■ **EXERCISE SET**:
A. Echo the Peugeot 308 driving review word for word from "Engine, 0-60mph and" to "to save fuel.".
B. According to the Peugeot 308 driving review, what type of gearbox comes as standard with the 1.2 PureTech 130 engine?

■ **TEXT SEGMENT**:
What it’s like to drive, and how quiet it is

Strengths

  • +Respectable performance
  • +Calm high-speed ride

Weaknesses

  • -Grabby brakes
  • -Rivals are sweeter to drive
  • -1.2 Puretech has a hesitant automatic gearbox

Engine, 0-60mph and gearbox

The cheapest engine for the Peugeot 308 is a 1.2 petrol with 129bhp (badged 1.2 PureTech 130). It comes with an eight-speed automatic gearbox as standard and delivers acceleration that's respectable enough, with 0-62mph taking around 9.7 seconds. That’s a little slower than a Toyota Corolla 1.8 Hybrid (at 9.1 seconds).

For a little more money, there’s a Hybrid 136 version that uses mild-hybrid tech to bolster performance and fuel economy from the same 1.2-litre engine. Power goes up a little, to 134bhp, while a small electric motor helps deliver a slightly faster 0-62mph time of 9.3 seconds. It can occasionally cover very short distances on electric power alone to save fuel.

Records drawn from a dataset:
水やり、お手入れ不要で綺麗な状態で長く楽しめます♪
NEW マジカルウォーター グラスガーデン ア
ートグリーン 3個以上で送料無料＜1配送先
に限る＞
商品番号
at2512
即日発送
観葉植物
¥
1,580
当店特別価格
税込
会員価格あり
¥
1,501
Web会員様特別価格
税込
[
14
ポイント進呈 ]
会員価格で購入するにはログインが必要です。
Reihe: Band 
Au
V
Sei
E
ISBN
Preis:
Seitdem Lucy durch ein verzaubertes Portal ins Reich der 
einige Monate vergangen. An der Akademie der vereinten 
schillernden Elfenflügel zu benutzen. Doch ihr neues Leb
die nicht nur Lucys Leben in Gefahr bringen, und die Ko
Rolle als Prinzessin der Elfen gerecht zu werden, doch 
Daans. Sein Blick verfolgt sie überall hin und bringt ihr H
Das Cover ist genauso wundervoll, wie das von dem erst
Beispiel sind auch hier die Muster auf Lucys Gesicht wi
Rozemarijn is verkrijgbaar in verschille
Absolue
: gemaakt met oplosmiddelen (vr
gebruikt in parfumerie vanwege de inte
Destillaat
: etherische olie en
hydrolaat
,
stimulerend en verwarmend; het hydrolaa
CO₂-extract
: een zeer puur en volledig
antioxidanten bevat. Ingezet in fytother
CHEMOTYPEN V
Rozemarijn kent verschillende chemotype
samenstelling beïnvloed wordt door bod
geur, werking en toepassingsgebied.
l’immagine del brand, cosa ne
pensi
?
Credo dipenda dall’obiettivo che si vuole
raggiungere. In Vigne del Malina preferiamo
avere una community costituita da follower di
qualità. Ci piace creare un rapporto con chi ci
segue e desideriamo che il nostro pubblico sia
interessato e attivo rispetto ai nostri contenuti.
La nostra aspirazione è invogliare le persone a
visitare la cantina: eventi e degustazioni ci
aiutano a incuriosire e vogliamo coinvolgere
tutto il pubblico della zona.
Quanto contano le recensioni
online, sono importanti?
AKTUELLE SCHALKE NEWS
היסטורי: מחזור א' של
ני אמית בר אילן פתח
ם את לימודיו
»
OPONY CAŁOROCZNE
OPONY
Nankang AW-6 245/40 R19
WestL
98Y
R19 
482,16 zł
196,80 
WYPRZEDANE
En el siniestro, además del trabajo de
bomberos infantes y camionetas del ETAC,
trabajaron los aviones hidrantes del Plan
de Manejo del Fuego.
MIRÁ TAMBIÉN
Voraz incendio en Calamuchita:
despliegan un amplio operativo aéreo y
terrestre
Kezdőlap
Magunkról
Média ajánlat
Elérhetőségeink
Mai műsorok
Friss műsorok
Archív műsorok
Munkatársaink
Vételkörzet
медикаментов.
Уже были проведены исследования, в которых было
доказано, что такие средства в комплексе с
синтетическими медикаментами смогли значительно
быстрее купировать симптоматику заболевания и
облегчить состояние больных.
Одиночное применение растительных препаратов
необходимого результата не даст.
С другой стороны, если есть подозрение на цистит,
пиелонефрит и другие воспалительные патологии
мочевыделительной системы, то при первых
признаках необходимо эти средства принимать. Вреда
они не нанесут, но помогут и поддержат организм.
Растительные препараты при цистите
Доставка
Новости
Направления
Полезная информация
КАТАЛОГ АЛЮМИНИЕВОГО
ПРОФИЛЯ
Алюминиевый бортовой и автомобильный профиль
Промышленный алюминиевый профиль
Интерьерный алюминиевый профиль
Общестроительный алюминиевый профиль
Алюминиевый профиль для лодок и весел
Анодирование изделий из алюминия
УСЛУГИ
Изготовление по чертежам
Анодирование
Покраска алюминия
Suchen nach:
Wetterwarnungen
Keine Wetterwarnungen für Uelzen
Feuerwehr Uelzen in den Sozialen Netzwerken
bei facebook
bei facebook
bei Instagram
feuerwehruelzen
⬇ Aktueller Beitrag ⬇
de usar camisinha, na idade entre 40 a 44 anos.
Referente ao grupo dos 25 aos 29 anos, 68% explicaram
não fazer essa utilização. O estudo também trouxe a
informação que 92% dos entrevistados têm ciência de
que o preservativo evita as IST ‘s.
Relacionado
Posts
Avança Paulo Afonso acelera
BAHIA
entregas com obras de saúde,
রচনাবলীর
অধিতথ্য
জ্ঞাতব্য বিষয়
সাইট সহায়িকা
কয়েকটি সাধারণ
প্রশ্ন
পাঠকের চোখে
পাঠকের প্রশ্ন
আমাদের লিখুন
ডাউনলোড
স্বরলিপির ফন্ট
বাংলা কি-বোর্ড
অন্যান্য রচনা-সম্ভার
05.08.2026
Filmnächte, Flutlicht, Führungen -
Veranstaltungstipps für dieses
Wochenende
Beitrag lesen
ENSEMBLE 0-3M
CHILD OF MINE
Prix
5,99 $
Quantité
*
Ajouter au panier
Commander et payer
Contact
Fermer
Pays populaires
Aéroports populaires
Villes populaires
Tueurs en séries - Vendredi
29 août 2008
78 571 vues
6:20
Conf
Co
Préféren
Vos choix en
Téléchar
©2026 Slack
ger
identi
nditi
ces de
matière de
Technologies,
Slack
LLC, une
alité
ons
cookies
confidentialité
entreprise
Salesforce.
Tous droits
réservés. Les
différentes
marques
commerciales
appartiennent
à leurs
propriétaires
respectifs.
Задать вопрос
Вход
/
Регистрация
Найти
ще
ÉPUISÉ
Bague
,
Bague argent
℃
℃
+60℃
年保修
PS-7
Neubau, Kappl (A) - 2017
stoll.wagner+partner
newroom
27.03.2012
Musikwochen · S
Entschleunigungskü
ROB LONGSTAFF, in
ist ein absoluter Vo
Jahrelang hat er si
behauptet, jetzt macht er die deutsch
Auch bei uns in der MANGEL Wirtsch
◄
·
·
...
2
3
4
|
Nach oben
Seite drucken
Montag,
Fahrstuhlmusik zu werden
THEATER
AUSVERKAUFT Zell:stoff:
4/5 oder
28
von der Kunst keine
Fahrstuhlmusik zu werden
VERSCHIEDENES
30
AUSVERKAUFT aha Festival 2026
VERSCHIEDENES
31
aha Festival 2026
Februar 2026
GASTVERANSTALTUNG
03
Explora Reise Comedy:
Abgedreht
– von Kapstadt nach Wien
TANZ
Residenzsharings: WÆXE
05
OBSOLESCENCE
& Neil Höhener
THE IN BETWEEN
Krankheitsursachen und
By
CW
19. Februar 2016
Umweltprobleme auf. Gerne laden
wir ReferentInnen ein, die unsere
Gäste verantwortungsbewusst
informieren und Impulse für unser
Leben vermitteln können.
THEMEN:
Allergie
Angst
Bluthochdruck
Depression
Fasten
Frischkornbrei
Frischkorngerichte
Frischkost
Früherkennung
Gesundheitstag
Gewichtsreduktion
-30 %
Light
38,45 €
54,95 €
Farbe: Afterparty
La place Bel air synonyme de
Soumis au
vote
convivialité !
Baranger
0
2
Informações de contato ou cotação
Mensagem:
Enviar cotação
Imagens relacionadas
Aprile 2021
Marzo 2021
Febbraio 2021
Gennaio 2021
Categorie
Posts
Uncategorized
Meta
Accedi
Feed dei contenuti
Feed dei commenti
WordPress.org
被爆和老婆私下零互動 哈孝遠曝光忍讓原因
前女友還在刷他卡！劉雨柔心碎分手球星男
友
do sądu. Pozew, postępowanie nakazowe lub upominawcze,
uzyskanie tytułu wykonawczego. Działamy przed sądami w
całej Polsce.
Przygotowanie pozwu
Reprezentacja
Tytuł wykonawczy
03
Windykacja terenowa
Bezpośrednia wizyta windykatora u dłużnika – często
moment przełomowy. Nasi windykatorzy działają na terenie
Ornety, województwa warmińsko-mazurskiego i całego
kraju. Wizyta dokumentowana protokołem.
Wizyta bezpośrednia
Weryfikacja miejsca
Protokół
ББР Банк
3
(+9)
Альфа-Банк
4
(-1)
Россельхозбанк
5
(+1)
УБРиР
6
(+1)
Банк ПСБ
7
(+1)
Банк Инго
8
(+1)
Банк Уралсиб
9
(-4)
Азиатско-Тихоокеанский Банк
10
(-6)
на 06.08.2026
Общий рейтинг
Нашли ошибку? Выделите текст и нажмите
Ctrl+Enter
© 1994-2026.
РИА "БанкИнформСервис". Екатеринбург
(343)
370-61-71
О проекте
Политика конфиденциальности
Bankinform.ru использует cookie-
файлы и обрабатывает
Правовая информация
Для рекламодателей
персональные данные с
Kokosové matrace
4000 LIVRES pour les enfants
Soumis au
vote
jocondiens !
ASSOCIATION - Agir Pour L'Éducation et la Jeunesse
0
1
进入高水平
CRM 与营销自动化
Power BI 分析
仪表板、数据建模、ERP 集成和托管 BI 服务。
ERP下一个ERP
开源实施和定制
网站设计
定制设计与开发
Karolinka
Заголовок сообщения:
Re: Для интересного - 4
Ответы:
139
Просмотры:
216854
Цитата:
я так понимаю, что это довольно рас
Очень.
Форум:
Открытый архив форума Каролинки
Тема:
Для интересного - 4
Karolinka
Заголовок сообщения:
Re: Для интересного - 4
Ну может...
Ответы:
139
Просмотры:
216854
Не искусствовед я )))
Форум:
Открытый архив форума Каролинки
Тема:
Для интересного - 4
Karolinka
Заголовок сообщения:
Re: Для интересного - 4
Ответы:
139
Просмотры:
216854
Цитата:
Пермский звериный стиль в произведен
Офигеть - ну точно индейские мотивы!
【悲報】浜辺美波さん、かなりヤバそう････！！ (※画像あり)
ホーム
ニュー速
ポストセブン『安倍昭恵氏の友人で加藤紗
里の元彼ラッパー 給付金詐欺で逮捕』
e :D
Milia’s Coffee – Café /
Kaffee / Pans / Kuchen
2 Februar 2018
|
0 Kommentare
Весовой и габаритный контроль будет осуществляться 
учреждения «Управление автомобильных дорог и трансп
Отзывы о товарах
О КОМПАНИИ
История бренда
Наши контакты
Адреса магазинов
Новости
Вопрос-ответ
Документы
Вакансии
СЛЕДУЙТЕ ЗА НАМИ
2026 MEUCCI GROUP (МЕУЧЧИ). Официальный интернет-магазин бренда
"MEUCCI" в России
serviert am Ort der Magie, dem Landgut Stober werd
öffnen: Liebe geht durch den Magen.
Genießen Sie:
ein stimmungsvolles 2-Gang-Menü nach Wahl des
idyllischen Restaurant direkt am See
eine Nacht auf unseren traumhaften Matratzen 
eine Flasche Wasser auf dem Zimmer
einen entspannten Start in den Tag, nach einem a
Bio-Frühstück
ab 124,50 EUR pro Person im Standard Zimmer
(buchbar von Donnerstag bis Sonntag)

■ **ANSWERS FOR THIS EXERCISE**:
A.
Engine, 0-60mph and gearbox

The cheapest engine for the Peugeot 308 is a 1.2 petrol with 129bhp (badged 1.2 PureTech 130). It comes with an eight-speed automatic gearbox as standard and delivers acceleration that's respectable enough, with 0-62mph taking around 9.7 seconds. That’s a little slower than a Toyota Corolla 1.8 Hybrid (at 9.1 seconds).

For a little more money, there’s a Hybrid 136 version that uses mild-hybrid tech to bolster performance and fuel economy from the same 1.2-litre engine. Power goes up a little, to 134bhp, while a small electric motor helps deliver a slightly faster 0-62mph time of 9.3 seconds. It can occasionally cover very short distances on electric power alone to save fuel.

B. An eight-speed automatic gearbox.